### Work task
Record by record, give the entire listing again exactly.

Segment Open

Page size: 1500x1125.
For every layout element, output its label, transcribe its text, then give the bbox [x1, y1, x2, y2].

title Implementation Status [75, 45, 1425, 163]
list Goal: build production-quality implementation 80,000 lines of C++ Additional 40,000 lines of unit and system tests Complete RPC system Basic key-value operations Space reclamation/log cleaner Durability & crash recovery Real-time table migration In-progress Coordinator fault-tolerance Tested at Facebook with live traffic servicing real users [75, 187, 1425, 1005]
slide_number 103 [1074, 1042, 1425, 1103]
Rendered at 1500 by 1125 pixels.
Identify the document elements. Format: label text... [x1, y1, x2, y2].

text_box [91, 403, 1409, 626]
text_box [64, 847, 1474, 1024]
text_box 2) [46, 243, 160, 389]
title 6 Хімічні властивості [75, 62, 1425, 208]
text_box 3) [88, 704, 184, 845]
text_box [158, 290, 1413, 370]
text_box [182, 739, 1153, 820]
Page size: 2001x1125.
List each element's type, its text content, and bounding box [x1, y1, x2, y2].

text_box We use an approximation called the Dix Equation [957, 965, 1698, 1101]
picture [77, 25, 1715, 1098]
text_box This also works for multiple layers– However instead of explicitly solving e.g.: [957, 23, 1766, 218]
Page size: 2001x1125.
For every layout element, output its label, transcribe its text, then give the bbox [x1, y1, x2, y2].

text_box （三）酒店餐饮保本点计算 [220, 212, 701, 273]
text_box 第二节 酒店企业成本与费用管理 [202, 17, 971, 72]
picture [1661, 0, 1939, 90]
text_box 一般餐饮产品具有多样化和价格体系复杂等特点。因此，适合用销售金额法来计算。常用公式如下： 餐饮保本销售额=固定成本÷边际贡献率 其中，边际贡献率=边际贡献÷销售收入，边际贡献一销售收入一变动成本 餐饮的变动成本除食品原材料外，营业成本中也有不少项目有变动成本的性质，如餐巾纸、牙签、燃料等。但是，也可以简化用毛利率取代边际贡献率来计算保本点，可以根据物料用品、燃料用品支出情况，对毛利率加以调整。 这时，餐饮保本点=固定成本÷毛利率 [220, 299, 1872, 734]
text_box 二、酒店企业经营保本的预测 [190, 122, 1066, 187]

Segment Closed

### Reply
Page size: 1500x1125.
For every layout element, output its label, transcribe its text, then give the bbox [x1, y1, x2, y2].

title Implementation Status [75, 45, 1425, 163]
list Goal: build production-quality implementation 80,000 lines of C++ Additional 40,000 lines of unit and system tests Complete RPC system Basic key-value operations Space reclamation/log cleaner Durability & crash recovery Real-time table migration In-progress Coordinator fault-tolerance Tested at Facebook with live traffic servicing real users [75, 187, 1425, 1005]
slide_number 103 [1074, 1042, 1425, 1103]
Rendered at 1500 by 1125 pixels.
Identify the document elements. Format: label text... [x1, y1, x2, y2].

text_box [91, 403, 1409, 626]
text_box [64, 847, 1474, 1024]
text_box 2) [46, 243, 160, 389]
title 6 Хімічні властивості [75, 62, 1425, 208]
text_box 3) [88, 704, 184, 845]
text_box [158, 290, 1413, 370]
text_box [182, 739, 1153, 820]
Page size: 2001x1125.
List each element's type, its text content, and bounding box [x1, y1, x2, y2].

text_box We use an approximation called the Dix Equation [957, 965, 1698, 1101]
picture [77, 25, 1715, 1098]
text_box This also works for multiple layers– However instead of explicitly solving e.g.: [957, 23, 1766, 218]
Page size: 2001x1125.
For every layout element, output its label, transcribe its text, then give the bbox [x1, y1, x2, y2].

text_box （三）酒店餐饮保本点计算 [220, 212, 701, 273]
text_box 第二节 酒店企业成本与费用管理 [202, 17, 971, 72]
picture [1661, 0, 1939, 90]
text_box 一般餐饮产品具有多样化和价格体系复杂等特点。因此，适合用销售金额法来计算。常用公式如下： 餐饮保本销售额=固定成本÷边际贡献率 其中，边际贡献率=边际贡献÷销售收入，边际贡献一销售收入一变动成本 餐饮的变动成本除食品原材料外，营业成本中也有不少项目有变动成本的性质，如餐巾纸、牙签、燃料等。但是，也可以简化用毛利率取代边际贡献率来计算保本点，可以根据物料用品、燃料用品支出情况，对毛利率加以调整。 这时，餐饮保本点=固定成本÷毛利率 [220, 299, 1872, 734]
text_box 二、酒店企业经营保本的预测 [190, 122, 1066, 187]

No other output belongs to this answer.